The fuel price in South Africa has swung into a solid over-recovery despite the last three months being deep in the red.
This is based on month-end data from the Central Energy Fund (CEF), which showed that petrol and diesel prices are squarely back in the black.
Petrol prices are showing an over-recovery of 42-46 cents per litre, and diesel is showing an over-recovery of R4.93-R5.57 per litre.
Below are the recoveries for fuel prices at month-end:
- Petrol 93 – decrease of 46 cents per litre
- Petrol 95 – decrease of 42 cents per litre
- Diesel 0.05% (wholesale) – decrease of R5.57 per litre
- Diesel 0.005% (wholesale) – decrease of R4.93 per litre
However, while this would be cause for celebration under normal circumstances, the end of the government’s temporary fuel price relief will also factor into the equation.
From 1 June, the National Treasury will reintroduce at least 50% of the R3.00/R3.93 per litre fuel levy it cut in April and May to shield motorists from further hikes.
Consequently, the petrol price recovery will be undercut by R1.50 per litre and be pushed back into a hike.
Things are more positive for diesel, with its over-recovery able to absorb the reintroduction of R1.97 per litre, indicating a price cut rather than a hike.
The table below shows how June fuel prices could be affected by the return of the fuel levies.
| June projections | (Under)/Over recovery Mid-month | 50% Fuel tax added back in June | 100% Fuel tax added back in June | Projected change |
| Petrol 93 | R0.46 | (R1.50) | – | (R1.04) |
| Petrol 95 | R0.42 | (R1.50) | – | (R1.08) |
| Diesel 0.05% | R5.57 | (R1.97) | – | R3.60 |
| Diesel 0.005% | R4.93 | (R1.97) | – | R2.96 |
| Diesel 0.05% | R5.57 | – | (R3.93) | R1.64 |
| Diesel 0.005% | R4.93 | – | (R3.93) | R1.00 |
These predictions do not include any additional levies which may come into play, such as was the case in May with the slate levy.
The price adjustments will be implemented from Wednesday, 3 June, with the Department of Mineral and Petroleum Resources announcing the official changes before then.
Positive outlook

Fuel prices have seen significant reversals relative to market stability, even with the global oil price on the wrong side of $100 for the bulk of the month.
Prices have also been under considerable strain following the United States’ war with Iran hitting a stalemate and the effective closure of the Strait of Hormuz.
The closure of the Strait of Hormuz due to the war has caused a global energy shock, with billions of barrels of oil no longer reaching their destinations.
However, prices fell sharply on Thursday after the US and Iran tentatively agreed to extend a ceasefire by 60 days, and there is hope that trade through the Strait may resume soon.
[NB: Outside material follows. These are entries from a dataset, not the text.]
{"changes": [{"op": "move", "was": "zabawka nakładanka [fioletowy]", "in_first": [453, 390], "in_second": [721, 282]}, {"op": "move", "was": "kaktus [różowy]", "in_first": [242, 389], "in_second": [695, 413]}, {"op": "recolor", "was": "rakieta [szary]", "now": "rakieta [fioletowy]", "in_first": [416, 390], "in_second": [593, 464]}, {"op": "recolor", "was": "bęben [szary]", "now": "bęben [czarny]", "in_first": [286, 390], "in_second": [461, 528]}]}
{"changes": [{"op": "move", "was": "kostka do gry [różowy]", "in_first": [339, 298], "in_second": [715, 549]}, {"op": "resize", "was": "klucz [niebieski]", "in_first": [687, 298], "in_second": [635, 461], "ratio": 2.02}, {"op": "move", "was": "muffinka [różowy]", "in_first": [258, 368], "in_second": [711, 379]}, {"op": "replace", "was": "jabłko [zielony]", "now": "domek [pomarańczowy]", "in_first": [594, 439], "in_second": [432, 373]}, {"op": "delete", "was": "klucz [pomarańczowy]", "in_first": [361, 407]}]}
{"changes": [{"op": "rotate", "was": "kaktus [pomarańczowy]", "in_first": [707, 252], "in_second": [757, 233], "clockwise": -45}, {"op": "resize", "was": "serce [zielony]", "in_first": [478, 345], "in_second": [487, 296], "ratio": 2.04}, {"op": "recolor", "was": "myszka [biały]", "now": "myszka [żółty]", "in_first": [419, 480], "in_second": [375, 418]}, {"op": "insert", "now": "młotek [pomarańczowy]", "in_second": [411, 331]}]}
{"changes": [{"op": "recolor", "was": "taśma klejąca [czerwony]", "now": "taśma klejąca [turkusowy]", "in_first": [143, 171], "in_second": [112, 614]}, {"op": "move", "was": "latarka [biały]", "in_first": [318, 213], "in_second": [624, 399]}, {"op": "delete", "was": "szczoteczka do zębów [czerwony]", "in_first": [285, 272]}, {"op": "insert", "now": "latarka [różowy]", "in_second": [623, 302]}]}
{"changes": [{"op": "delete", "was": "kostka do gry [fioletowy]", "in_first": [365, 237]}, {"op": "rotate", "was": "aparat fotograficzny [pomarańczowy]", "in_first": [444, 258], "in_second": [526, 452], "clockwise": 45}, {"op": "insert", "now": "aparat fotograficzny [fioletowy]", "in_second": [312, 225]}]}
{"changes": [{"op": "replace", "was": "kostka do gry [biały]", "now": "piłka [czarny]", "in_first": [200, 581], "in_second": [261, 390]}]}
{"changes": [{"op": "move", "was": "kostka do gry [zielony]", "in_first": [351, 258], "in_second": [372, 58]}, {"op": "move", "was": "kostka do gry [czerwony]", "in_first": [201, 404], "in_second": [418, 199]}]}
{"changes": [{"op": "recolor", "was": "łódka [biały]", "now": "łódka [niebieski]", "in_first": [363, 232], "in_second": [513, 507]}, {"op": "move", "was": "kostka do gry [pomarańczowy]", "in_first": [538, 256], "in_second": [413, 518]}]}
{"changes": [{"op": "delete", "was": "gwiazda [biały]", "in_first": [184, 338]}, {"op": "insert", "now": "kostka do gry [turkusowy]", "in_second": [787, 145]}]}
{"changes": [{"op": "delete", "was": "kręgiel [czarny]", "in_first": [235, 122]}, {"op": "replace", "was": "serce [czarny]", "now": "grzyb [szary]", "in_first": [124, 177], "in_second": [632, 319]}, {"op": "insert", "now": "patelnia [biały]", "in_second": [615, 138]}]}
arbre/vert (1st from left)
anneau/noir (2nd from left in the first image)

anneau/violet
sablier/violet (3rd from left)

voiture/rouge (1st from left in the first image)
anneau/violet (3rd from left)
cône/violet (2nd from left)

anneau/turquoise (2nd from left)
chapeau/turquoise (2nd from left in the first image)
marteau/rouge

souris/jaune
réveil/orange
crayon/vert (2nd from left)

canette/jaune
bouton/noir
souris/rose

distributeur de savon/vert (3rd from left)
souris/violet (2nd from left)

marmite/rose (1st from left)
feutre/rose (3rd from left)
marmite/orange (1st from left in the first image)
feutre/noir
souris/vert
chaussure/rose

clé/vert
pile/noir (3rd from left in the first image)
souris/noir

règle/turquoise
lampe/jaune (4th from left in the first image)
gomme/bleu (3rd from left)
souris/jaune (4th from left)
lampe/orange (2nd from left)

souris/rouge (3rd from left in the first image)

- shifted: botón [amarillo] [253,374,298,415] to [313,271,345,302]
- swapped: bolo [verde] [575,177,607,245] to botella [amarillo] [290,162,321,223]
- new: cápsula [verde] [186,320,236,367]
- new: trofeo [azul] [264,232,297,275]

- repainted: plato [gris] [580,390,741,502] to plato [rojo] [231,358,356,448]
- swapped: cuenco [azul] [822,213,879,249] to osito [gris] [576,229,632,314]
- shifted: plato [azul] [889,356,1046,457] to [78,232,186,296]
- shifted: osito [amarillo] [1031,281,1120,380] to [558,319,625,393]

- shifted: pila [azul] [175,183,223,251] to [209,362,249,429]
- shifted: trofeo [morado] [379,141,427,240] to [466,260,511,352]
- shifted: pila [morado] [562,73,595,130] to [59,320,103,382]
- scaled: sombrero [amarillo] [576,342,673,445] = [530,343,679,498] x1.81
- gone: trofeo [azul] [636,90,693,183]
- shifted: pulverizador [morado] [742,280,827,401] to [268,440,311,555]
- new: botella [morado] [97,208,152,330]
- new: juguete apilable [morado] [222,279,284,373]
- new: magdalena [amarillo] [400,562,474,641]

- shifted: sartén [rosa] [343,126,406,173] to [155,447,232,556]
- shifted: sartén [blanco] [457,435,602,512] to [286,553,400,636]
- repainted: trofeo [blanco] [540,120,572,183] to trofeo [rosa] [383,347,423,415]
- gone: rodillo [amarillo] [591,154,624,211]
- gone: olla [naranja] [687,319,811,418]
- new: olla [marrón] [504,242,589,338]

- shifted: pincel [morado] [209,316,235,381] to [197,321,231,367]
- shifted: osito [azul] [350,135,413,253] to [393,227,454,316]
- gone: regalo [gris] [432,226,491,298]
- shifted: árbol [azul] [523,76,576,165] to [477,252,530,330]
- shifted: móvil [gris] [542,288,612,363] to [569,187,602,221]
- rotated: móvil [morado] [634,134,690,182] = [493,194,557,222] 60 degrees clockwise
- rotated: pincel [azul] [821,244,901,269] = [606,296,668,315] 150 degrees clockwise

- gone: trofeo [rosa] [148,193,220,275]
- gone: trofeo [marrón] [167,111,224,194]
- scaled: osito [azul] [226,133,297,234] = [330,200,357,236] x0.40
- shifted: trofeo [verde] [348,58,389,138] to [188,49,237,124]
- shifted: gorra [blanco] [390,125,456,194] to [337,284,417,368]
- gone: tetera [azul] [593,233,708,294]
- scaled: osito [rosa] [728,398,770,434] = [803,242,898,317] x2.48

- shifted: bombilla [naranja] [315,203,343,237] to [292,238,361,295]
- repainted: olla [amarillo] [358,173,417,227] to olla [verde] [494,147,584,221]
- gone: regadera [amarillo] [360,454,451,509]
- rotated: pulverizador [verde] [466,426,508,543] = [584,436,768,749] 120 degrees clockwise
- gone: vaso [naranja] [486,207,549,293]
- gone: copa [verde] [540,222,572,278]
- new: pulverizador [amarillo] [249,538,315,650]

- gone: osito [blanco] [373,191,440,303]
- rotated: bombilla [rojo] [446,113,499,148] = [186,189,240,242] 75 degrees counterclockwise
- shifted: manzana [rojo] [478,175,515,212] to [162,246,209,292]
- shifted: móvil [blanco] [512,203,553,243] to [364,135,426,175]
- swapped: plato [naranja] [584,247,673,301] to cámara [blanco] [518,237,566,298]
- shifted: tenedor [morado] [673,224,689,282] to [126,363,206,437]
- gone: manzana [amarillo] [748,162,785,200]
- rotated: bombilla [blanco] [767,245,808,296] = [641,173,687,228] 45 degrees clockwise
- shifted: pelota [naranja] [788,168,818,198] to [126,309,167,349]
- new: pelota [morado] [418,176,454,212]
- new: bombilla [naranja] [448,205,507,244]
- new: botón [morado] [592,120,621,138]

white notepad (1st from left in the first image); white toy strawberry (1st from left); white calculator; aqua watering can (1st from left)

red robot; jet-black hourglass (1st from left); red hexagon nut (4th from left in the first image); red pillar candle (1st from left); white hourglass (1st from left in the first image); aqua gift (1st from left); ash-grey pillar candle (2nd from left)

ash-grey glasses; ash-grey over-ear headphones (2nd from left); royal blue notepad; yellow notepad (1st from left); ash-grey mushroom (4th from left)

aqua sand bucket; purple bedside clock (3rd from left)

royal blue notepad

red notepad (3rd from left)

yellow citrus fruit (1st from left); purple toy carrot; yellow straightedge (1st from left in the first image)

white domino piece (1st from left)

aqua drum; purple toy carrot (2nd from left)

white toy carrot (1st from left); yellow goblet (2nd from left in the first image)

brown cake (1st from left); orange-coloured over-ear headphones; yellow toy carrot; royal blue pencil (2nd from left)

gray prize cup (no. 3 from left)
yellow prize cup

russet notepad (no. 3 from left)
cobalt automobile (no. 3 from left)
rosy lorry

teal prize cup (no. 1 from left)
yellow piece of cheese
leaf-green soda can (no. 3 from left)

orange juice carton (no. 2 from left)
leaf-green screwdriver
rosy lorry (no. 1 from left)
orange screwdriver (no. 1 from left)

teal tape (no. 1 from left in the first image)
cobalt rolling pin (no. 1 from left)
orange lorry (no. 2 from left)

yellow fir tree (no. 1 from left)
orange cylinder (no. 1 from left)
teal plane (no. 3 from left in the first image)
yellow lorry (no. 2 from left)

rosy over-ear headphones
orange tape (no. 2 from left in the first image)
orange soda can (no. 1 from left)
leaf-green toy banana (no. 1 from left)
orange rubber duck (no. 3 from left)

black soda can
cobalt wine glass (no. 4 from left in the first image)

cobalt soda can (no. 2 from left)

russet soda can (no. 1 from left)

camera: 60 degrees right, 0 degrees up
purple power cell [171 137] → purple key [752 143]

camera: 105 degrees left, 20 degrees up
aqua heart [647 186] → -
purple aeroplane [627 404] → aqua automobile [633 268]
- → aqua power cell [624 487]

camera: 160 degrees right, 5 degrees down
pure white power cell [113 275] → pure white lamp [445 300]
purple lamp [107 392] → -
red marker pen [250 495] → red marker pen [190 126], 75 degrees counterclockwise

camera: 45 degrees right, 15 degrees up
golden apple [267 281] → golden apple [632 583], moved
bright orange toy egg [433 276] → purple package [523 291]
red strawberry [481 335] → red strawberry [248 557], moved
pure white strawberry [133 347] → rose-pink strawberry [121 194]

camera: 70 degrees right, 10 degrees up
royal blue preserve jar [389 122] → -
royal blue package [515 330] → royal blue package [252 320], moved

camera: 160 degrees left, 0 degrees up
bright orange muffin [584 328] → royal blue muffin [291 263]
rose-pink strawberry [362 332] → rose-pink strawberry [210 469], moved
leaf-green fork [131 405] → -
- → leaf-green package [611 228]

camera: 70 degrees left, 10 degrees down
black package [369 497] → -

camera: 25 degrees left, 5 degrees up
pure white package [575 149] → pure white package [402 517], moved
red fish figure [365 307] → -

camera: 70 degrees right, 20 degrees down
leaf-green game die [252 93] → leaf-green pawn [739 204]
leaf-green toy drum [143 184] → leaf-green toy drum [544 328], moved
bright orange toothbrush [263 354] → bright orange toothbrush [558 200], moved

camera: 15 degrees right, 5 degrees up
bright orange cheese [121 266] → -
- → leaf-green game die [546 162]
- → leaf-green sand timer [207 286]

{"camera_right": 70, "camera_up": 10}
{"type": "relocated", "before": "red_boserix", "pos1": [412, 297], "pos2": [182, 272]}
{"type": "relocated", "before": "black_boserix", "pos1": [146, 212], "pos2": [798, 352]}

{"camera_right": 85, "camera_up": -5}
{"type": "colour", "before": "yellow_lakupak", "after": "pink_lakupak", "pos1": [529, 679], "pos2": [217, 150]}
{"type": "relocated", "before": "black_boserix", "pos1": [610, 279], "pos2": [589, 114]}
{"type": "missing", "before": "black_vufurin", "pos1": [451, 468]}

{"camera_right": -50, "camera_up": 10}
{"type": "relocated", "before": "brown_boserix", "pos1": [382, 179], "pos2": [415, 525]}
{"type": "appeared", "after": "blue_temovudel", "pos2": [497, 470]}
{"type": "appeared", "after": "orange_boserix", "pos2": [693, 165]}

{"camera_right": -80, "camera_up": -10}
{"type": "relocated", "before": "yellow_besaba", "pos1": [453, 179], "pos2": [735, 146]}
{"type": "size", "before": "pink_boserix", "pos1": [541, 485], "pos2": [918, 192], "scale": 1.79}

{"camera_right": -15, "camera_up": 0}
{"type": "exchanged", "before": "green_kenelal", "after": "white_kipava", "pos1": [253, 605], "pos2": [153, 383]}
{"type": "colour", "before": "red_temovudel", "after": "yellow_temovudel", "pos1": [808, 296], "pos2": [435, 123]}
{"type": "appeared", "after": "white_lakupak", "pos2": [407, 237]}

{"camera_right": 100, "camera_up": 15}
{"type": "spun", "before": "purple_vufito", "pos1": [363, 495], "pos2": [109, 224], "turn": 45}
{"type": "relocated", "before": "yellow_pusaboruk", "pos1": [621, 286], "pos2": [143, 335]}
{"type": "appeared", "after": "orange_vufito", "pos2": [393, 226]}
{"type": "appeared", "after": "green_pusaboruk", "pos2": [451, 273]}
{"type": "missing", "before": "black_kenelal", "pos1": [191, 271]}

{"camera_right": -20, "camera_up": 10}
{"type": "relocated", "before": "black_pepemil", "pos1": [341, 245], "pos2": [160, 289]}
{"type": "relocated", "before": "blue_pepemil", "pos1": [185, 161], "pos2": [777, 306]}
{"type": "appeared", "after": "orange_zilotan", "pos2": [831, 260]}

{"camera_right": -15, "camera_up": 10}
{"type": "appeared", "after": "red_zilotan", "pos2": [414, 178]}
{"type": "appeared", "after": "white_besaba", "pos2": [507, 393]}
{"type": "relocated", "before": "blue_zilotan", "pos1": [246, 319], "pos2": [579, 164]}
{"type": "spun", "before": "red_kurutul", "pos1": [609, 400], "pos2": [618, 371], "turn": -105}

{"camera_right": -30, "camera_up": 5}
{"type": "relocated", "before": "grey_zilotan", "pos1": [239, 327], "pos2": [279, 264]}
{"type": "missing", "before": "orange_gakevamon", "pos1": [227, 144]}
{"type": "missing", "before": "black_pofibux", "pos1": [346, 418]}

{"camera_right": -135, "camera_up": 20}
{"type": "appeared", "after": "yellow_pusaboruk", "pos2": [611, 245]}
This has resulted in oil prices dropping toward $92 a barrel, down 19% this month.
President Donald Trump has yet to agree to the terms of the agreement, according to a person familiar with the matter, after Axios reported that shipping through the strait would be “unrestricted.”
However, even if the Strait is reopened, Bloomberg analysis has noted that multiple hurdles remain that could impede the resumption of oil flows.
This includes mines in the Hormuz waterway that must be removed, shut-in fields that may take months to restart, and damage to energy infrastructure from drone and missile strikes that needs to be repaired.
Additionally, it would take several more weeks for new ships to reach importing nations.
In terms of the Rand, the unit was stronger following the Reserve Bank raising interest rates by 25 basis points – a largely expected move that widened the rate differential between South Africa and the US, boosting the Rand.
This also makes South Africa one of the few emerging markets to have a tightened policy amidst the war.
The Reserve Bank noted the move was needed to bring inflation back to target after it accelerated in April.